Q: Your weekly specials are inventive! What’s your secret for duplicating these homestyle recipes in a commercial kitchen?
A: We are a company of systems and recipes. We change our specials every two weeks. We limit them to two lunches and two dinners. We have make-cards for the line to ensure that everyone is preparing them the same. We also are very careful that the special fi ts our hot line system. It cannot be too complicated, too many ingredients or take too long to get out of the kitchen. It is very important that the quality of any special be consistent whether there are two checks hanging or 20 checks hanging. This takes careful planning and monitoring.
Q: You make your own desserts, and they’re decadent like your Smores Cookie Pizzette and Chocolate Cassata Cake. Why not outsource these like so many other restaurants?
A: I believe that appetizers and desserts are two great ways to differentiate you from the competition. If you are buying desserts from your purveyor or from a local provider, the restaurant across the street could be serving the same item. We do buy a couple desserts from a local purveyor, but we make the rest. We limit the dessert menu and run monthly specials. This controls the amount of prep and inventory and allows us to take advantage of seasonal items.
Q: Your menu transcends pizza and spaghetti. How well do items like cioppino & baked wild mushroom ravioli sell?
A: Selling specials is all about the customer’s confidence in your kitchen. After we opened, it took about six months of aggressive in-house marketing and strong server suggestive selling to get customers to try some unconventional specials. Unconventional for a pizzeria, that is. Now our specials usually outsell most menu items. Once again, it is all about differentiating you from the competition. Offering specials like cioppino or wild mushroom ravioli and preparing them with quality ingredients consistently gives you a leg up on the competition and allows you to build the important “regular” customer base.
Q: You’ve been open more than a year now. What’s the one thing that has surprised you the most about this business?

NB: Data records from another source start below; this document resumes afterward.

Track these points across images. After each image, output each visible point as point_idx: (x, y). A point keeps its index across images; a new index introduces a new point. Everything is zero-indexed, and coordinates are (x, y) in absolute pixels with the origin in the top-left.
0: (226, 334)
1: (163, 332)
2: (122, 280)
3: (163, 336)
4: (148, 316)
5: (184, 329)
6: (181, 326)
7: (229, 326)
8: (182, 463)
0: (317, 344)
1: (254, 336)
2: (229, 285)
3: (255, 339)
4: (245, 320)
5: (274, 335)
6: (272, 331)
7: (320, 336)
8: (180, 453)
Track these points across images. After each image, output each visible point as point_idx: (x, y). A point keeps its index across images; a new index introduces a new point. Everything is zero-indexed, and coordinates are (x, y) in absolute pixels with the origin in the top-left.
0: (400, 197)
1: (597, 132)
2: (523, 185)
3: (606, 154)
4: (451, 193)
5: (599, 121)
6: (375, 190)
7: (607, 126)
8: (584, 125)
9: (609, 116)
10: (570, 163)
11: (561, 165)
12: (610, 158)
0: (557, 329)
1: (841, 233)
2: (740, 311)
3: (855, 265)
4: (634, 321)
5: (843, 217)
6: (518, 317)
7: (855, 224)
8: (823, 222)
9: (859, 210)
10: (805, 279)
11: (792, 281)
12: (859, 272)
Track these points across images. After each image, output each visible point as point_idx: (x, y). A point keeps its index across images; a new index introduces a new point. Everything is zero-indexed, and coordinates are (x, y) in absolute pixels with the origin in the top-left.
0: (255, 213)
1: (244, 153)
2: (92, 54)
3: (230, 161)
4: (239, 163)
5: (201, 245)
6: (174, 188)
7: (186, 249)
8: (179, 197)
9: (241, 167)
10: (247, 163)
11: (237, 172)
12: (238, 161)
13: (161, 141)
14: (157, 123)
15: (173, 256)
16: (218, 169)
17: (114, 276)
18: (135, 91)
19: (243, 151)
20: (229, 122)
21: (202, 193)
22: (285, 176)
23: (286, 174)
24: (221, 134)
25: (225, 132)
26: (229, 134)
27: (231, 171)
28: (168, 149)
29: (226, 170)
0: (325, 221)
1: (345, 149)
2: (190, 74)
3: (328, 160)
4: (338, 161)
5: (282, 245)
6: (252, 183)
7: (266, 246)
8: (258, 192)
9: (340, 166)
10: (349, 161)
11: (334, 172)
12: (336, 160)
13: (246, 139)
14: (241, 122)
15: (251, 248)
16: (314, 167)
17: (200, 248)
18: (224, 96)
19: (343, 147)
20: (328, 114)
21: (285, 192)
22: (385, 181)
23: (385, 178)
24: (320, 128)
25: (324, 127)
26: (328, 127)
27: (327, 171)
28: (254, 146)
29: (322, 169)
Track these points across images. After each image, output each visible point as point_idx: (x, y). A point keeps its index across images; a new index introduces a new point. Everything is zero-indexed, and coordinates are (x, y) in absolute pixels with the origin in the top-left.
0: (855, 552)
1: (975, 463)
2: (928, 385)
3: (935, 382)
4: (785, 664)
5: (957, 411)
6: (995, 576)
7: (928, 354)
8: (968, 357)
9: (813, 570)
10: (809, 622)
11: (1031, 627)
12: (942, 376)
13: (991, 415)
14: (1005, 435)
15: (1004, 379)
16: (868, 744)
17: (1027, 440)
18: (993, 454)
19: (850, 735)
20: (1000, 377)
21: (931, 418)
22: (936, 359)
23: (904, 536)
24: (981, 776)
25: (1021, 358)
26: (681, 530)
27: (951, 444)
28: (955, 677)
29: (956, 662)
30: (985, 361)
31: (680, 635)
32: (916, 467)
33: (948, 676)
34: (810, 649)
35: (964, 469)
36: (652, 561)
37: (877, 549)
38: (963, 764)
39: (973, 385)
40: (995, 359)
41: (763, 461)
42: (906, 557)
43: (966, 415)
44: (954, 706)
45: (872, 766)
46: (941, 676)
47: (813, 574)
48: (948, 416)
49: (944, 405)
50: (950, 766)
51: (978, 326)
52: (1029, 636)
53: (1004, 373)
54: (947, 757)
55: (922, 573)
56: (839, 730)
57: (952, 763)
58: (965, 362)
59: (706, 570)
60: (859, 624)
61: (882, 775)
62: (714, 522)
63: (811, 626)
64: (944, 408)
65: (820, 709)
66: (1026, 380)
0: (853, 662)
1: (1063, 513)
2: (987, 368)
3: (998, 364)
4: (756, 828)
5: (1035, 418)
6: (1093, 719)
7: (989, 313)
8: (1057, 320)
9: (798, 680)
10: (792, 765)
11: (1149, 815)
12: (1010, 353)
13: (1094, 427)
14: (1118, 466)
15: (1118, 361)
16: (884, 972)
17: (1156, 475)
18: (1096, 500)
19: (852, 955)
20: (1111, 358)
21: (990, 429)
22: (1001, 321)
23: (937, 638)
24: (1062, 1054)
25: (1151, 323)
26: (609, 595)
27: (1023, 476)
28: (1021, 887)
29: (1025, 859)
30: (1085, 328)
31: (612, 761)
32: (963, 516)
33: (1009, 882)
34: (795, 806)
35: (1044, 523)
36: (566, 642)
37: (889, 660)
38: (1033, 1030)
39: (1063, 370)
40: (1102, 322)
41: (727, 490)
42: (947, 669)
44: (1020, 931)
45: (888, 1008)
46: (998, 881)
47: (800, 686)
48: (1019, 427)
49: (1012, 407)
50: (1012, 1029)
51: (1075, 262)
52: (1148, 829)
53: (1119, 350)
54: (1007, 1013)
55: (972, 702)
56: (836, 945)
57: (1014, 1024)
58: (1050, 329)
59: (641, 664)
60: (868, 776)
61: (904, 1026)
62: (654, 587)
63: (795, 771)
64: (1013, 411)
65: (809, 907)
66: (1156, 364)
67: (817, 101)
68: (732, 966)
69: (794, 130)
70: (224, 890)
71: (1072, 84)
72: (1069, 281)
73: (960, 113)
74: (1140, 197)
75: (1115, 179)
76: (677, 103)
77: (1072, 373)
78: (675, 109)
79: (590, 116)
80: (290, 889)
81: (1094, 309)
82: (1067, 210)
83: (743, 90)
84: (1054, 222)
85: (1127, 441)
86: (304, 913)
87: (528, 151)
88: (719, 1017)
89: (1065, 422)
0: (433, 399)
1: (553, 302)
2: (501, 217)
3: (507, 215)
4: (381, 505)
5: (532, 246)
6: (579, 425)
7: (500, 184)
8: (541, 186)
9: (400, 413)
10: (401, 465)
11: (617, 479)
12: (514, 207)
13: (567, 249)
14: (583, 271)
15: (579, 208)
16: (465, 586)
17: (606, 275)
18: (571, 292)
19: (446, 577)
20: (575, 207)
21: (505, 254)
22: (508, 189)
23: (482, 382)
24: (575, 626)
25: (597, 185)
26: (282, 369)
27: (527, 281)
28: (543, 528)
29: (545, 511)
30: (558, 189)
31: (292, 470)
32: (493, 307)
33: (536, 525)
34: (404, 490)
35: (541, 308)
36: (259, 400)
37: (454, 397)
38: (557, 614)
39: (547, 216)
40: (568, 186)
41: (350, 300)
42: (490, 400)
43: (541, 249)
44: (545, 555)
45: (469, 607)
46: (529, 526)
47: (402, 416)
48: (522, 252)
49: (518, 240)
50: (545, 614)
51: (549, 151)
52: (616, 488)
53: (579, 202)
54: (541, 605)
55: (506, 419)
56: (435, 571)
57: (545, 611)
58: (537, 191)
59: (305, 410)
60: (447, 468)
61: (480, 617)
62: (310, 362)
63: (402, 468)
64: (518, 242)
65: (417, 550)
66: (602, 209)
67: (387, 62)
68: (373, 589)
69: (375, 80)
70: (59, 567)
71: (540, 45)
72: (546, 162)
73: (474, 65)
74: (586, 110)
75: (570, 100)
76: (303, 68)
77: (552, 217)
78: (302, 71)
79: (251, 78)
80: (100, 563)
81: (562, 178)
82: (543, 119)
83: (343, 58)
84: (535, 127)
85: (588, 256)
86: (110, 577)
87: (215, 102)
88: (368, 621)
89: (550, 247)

A: One of the changes I have noticed over the last year is customer knowledge of culinary ingredients and preparation. The plethora of food and cooking programs on television are making for a more educated and adventurous dining public. More so now than at any time in my 30 years in the restaurant business. You can’t brown some ground meat, add it to your marinara sauce and call it Bolognese. This does put pressure on operators to be creative and truthful in their menus and specials. If you don’t, the restaurants down the street will, and take some of your customers along with them.